**Extracted entries:**

#####

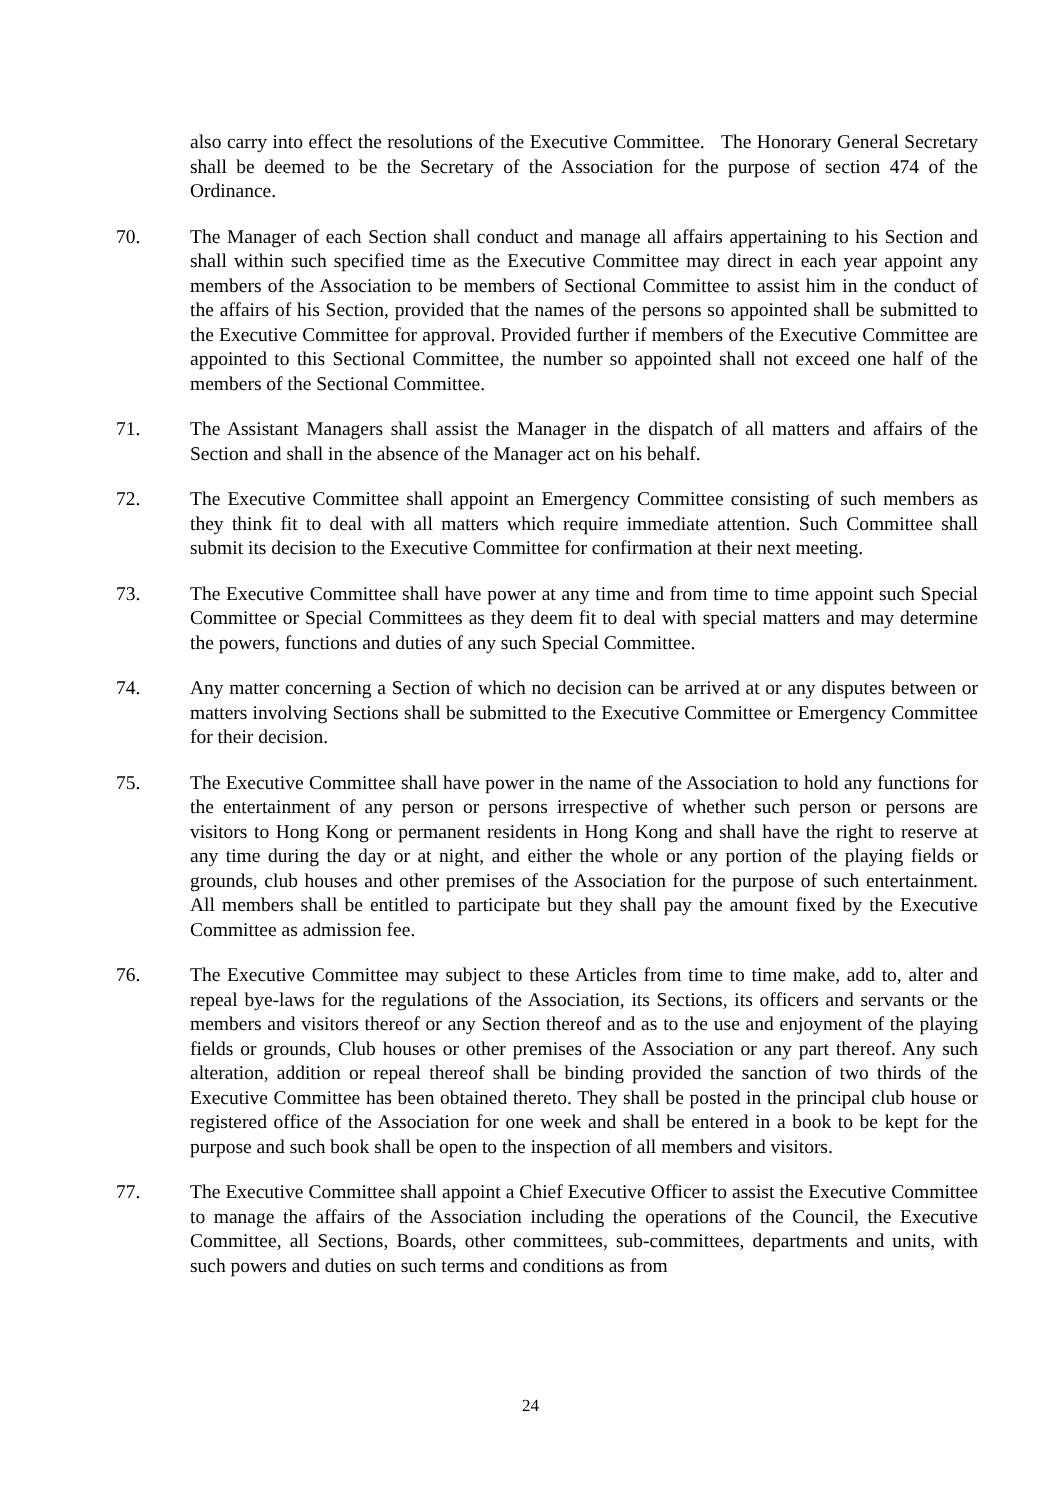also carry into effect the resolutions of the Executive Committee. The Honorary General Secretary shall be deemed to be the Secretary of the Association for the purpose of section 474 of the Ordinance.
70. The Manager of each Section shall conduct and manage all affairs appertaining to his Section and shall within such specified time as the Executive Committee may direct in each year appoint any members of the Association to be members of Sectional Committee to assist him in the conduct of the affairs of his Section, provided that the names of the persons so appointed shall be submitted to the Executive Committee for approval. Provided further if members of the Executive Committee are appointed to this Sectional Committee, the number so appointed shall not exceed one half of the members of the Sectional Committee.
71. The Assistant Managers shall assist the Manager in the dispatch of all matters and affairs of the Section and shall in the absence of the Manager act on his behalf.
72. The Executive Committee shall appoint an Emergency Committee consisting of such members as they think fit to deal with all matters which require immediate attention. Such Committee shall submit its decision to the Executive Committee for confirmation at their next meeting.
73. The Executive Committee shall have power at any time and from time to time appoint such Special Committee or Special Committees as they deem fit to deal with special matters and may determine the powers, functions and duties of any such Special Committee.
74. Any matter concerning a Section of which no decision can be arrived at or any disputes between or matters involving Sections shall be submitted to the Executive Committee or Emergency Committee for their decision.
75. The Executive Committee shall have power in the name of the Association to hold any functions for the entertainment of any person or persons irrespective of whether such person or persons are visitors to Hong Kong or permanent residents in Hong Kong and shall have the right to reserve at any time during the day or at night, and either the whole or any portion of the playing fields or grounds, club houses and other premises of the Association for the purpose of such entertainment. All members shall be entitled to participate but they shall pay the amount fixed by the Executive Committee as admission fee.
76. The Executive Committee may subject to these Articles from time to time make, add to, alter and repeal bye-laws for the regulations of the Association, its Sections, its officers and servants or the members and visitors thereof or any Section thereof and as to the use and enjoyment of the playing fields or grounds, Club houses or other premises of the Association or any part thereof. Any such alteration, addition or repeal thereof shall be binding provided the sanction of two thirds of the Executive Committee has been obtained thereto. They shall be posted in the principal club house or registered office of the Association for one week and shall be entered in a book to be kept for the purpose and such book shall be open to the inspection of all members and visitors.
77. The Executive Committee shall appoint a Chief Executive Officer to assist the Executive Committee to manage the affairs of the Association including the operations of the Council, the Executive Committee, all Sections, Boards, other committees, sub-committees, departments and units, with such powers and duties on such terms and conditions as from
24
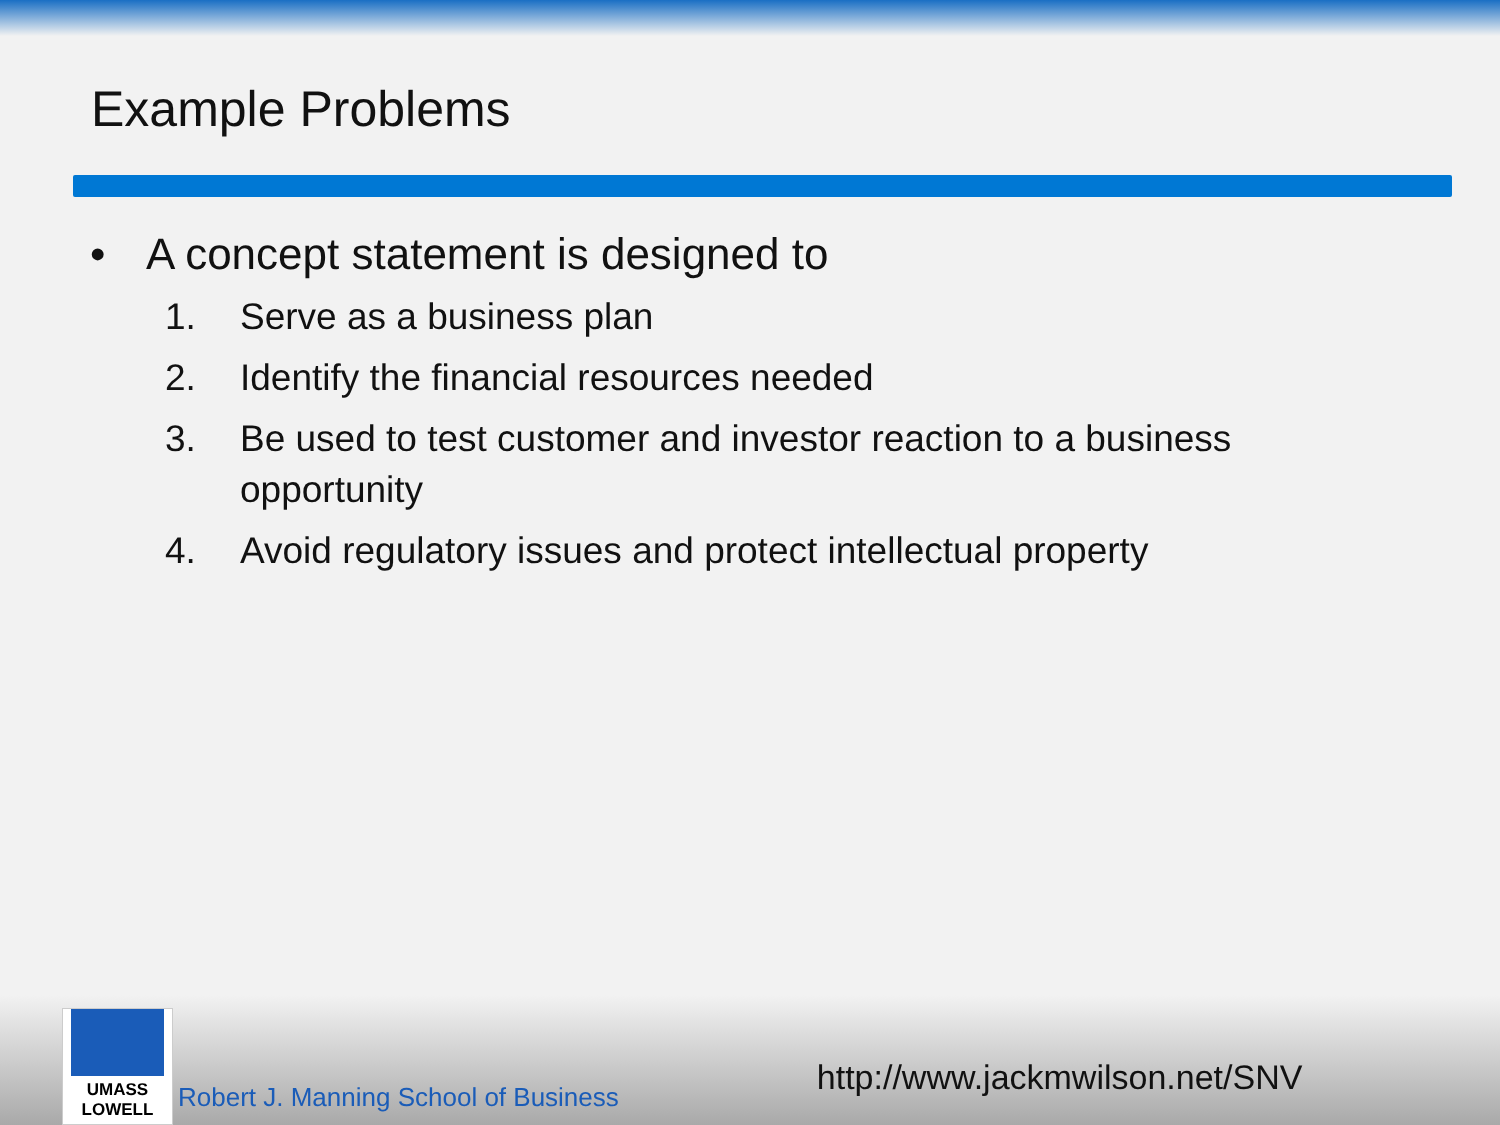Example Problems
• A concept statement is designed to
1. Serve as a business plan
2. Identify the financial resources needed
3. Be used to test customer and investor reaction to a business opportunity
4. Avoid regulatory issues and protect intellectual property
UMASS
LOWELL
Robert J. Manning School of Business
http://www.jackmwilson.net/SNV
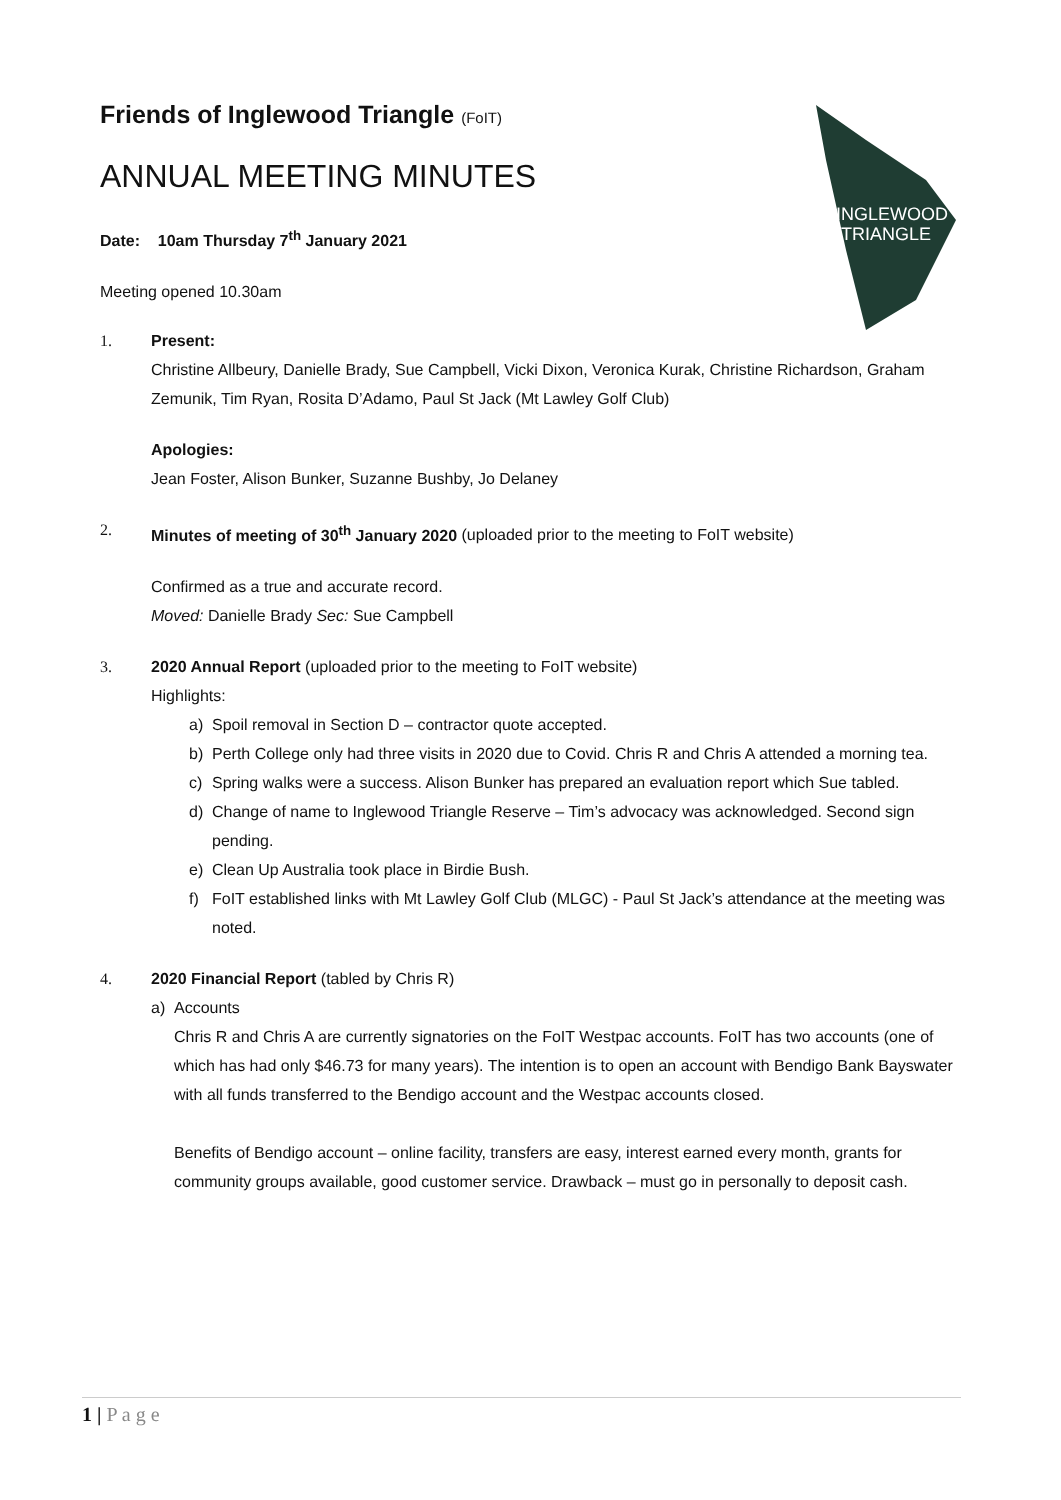INGLEWOOD
TRIANGLE
Friends of Inglewood Triangle (FoIT)
ANNUAL MEETING MINUTES
Date: 10am Thursday 7<sup>th</sup> January 2021
Meeting opened 10.30am
1. Present:
Christine Allbeury, Danielle Brady, Sue Campbell, Vicki Dixon, Veronica Kurak, Christine Richardson, Graham Zemunik, Tim Ryan, Rosita D’Adamo, Paul St Jack (Mt Lawley Golf Club)
Apologies:
Jean Foster, Alison Bunker, Suzanne Bushby, Jo Delaney
2. Minutes of meeting of 30<sup>th</sup> January 2020 (uploaded prior to the meeting to FoIT website)
Confirmed as a true and accurate record.
Moved: Danielle Brady Sec: Sue Campbell
3. 2020 Annual Report (uploaded prior to the meeting to FoIT website)
Highlights:
a) Spoil removal in Section D – contractor quote accepted.
b) Perth College only had three visits in 2020 due to Covid. Chris R and Chris A attended a morning tea.
c) Spring walks were a success. Alison Bunker has prepared an evaluation report which Sue tabled.
d) Change of name to Inglewood Triangle Reserve – Tim’s advocacy was acknowledged. Second sign pending.
e) Clean Up Australia took place in Birdie Bush.
f) FoIT established links with Mt Lawley Golf Club (MLGC) - Paul St Jack’s attendance at the meeting was noted.
4. 2020 Financial Report (tabled by Chris R)
a) Accounts
Chris R and Chris A are currently signatories on the FoIT Westpac accounts. FoIT has two accounts (one of which has had only $46.73 for many years). The intention is to open an account with Bendigo Bank Bayswater with all funds transferred to the Bendigo account and the Westpac accounts closed.
Benefits of Bendigo account – online facility, transfers are easy, interest earned every month, grants for community groups available, good customer service. Drawback – must go in personally to deposit cash.
1 | P a g e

#####

**Exercise instructions:**
Transcribe all lines above exactly, skipping pictures.

**Answer box:**
also carry into effect the resolutions of the Executive Committee. The Honorary General Secretary shall be deemed to be the Secretary of the Association for the purpose of section 474 of the Ordinance.
70. The Manager of each Section shall conduct and manage all affairs appertaining to his Section and shall within such specified time as the Executive Committee may direct in each year appoint any members of the Association to be members of Sectional Committee to assist him in the conduct of the affairs of his Section, provided that the names of the persons so appointed shall be submitted to the Executive Committee for approval. Provided further if members of the Executive Committee are appointed to this Sectional Committee, the number so appointed shall not exceed one half of the members of the Sectional Committee.
71. The Assistant Managers shall assist the Manager in the dispatch of all matters and affairs of the Section and shall in the absence of the Manager act on his behalf.
72. The Executive Committee shall appoint an Emergency Committee consisting of such members as they think fit to deal with all matters which require immediate attention. Such Committee shall submit its decision to the Executive Committee for confirmation at their next meeting.
73. The Executive Committee shall have power at any time and from time to time appoint such Special Committee or Special Committees as they deem fit to deal with special matters and may determine the powers, functions and duties of any such Special Committee.
74. Any matter concerning a Section of which no decision can be arrived at or any disputes between or matters involving Sections shall be submitted to the Executive Committee or Emergency Committee for their decision.
75. The Executive Committee shall have power in the name of the Association to hold any functions for the entertainment of any person or persons irrespective of whether such person or persons are visitors to Hong Kong or permanent residents in Hong Kong and shall have the right to reserve at any time during the day or at night, and either the whole or any portion of the playing fields or grounds, club houses and other premises of the Association for the purpose of such entertainment. All members shall be entitled to participate but they shall pay the amount fixed by the Executive Committee as admission fee.
76. The Executive Committee may subject to these Articles from time to time make, add to, alter and repeal bye-laws for the regulations of the Association, its Sections, its officers and servants or the members and visitors thereof or any Section thereof and as to the use and enjoyment of the playing fields or grounds, Club houses or other premises of the Association or any part thereof. Any such alteration, addition or repeal thereof shall be binding provided the sanction of two thirds of the Executive Committee has been obtained thereto. They shall be posted in the principal club house or registered office of the Association for one week and shall be entered in a book to be kept for the purpose and such book shall be open to the inspection of all members and visitors.
77. The Executive Committee shall appoint a Chief Executive Officer to assist the Executive Committee to manage the affairs of the Association including the operations of the Council, the Executive Committee, all Sections, Boards, other committees, sub-committees, departments and units, with such powers and duties on such terms and conditions as from
24
Example Problems
• A concept statement is designed to
1. Serve as a business plan
2. Identify the financial resources needed
3. Be used to test customer and investor reaction to a business opportunity
4. Avoid regulatory issues and protect intellectual property
UMASS
LOWELL
Robert J. Manning School of Business
http://www.jackmwilson.net/SNV
INGLEWOOD
TRIANGLE
Friends of Inglewood Triangle (FoIT)
ANNUAL MEETING MINUTES
Date: 10am Thursday 7<sup>th</sup> January 2021
Meeting opened 10.30am
1. Present:
Christine Allbeury, Danielle Brady, Sue Campbell, Vicki Dixon, Veronica Kurak, Christine Richardson, Graham Zemunik, Tim Ryan, Rosita D’Adamo, Paul St Jack (Mt Lawley Golf Club)
Apologies:
Jean Foster, Alison Bunker, Suzanne Bushby, Jo Delaney
2. Minutes of meeting of 30<sup>th</sup> January 2020 (uploaded prior to the meeting to FoIT website)
Confirmed as a true and accurate record.
Moved: Danielle Brady Sec: Sue Campbell
3. 2020 Annual Report (uploaded prior to the meeting to FoIT website)
Highlights:
a) Spoil removal in Section D – contractor quote accepted.
b) Perth College only had three visits in 2020 due to Covid. Chris R and Chris A attended a morning tea.
c) Spring walks were a success. Alison Bunker has prepared an evaluation report which Sue tabled.
d) Change of name to Inglewood Triangle Reserve – Tim’s advocacy was acknowledged. Second sign pending.
e) Clean Up Australia took place in Birdie Bush.
f) FoIT established links with Mt Lawley Golf Club (MLGC) - Paul St Jack’s attendance at the meeting was noted.
4. 2020 Financial Report (tabled by Chris R)
a) Accounts
Chris R and Chris A are currently signatories on the FoIT Westpac accounts. FoIT has two accounts (one of which has had only $46.73 for many years). The intention is to open an account with Bendigo Bank Bayswater with all funds transferred to the Bendigo account and the Westpac accounts closed.
Benefits of Bendigo account – online facility, transfers are easy, interest earned every month, grants for community groups available, good customer service. Drawback – must go in personally to deposit cash.
1 | P a g e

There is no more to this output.